Dengan demikian, kemampuan lahan bukan hanya instrumen teknis, melainkan juga dasar etika ekologis dalam menjaga harmoni ruang Bali — antara Palemahan, Pawongan, dan Parahyangan.


Daftar Pustaka

  • Cocks, K.D. & Austin, M.P. (1978). Land Capability Assessment. Melbourne: CSIRO.
  • FAO. (1976). A Framework for Land Evaluation. Rome: Food and Agriculture Organization.
  • Grose, C.J. (1999). Land Capability Handbook. Tasmania: Department of Primary Industries.

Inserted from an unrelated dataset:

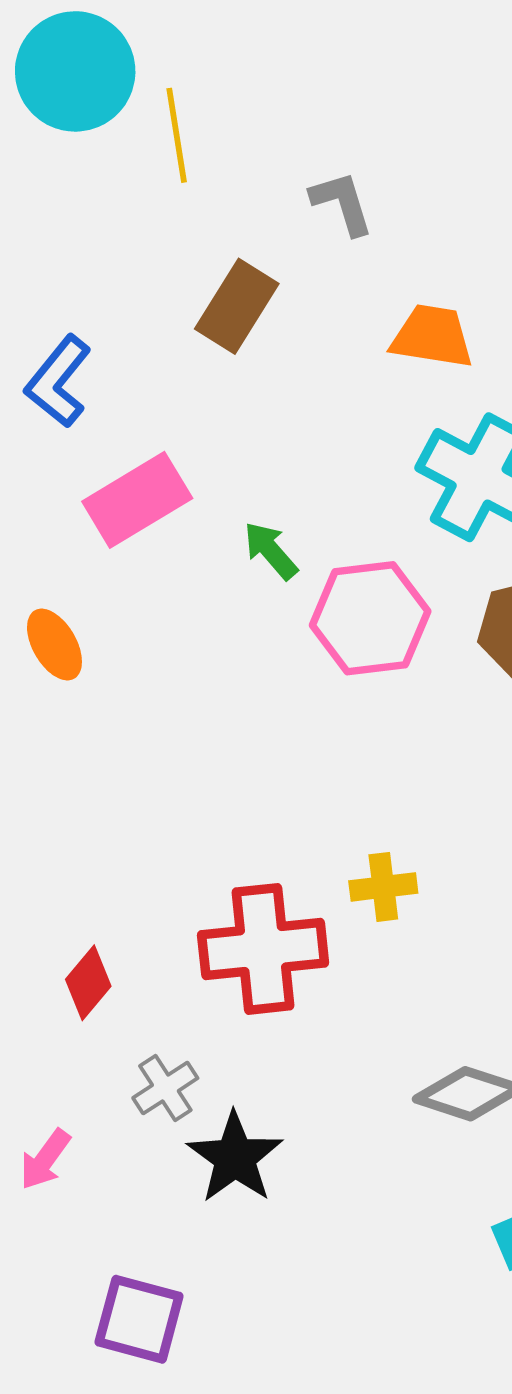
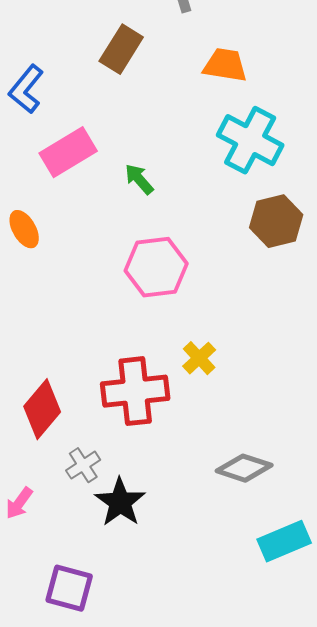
pink hexagon: (370, 618) -> (156, 267), moved
yellow cross: (383, 887) -> (199, 358), turned -36
red diamond: (88, 983) -> (42, 409), size x1.5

  • Hannam, I.D. & Hicks, J.F. (1980). Urban Land Capability Mapping for Planning and Development. Canberra: Australian Government Publishing Service.
  • Hunt, D. (1992). General Urban Capability Mapping. Perth: Land Resource Series.
  • Klingebiel, A.A. & Montgomery, P.H. (1961). Land Capability Classification. USDA Handbook No. 210.
  • Lacate, D.S. (1961). The Evaluation of Land Resources. Canada: Forestry Branch Bulletin.
  • Sitorus, S.R.P. (2010). Evaluasi Lahan: Pendekatan Fisik dan Sosial. Bogor: IPB Press.
  • van Gool, D., et al. (2005). Land Evaluation Standards for Land Resource Mapping. Western Australia Department of Agriculture.
  • Wells, R.W. & King, P.J. (1989). Land Capability Classification in Practice. New Zealand Soil Bureau.
  • Kementerian Pekerjaan Umum (2007). Permen PU No. 20/PRT/M/2007.
  • Kementerian Lingkungan Hidup (2009). Permen LH No. 17 Tahun 2009.
  • Pemerintah Provinsi Bali (2023). Perda No. 2 Tahun 2023 tentang RTRW Provinsi Bali 2023–2043.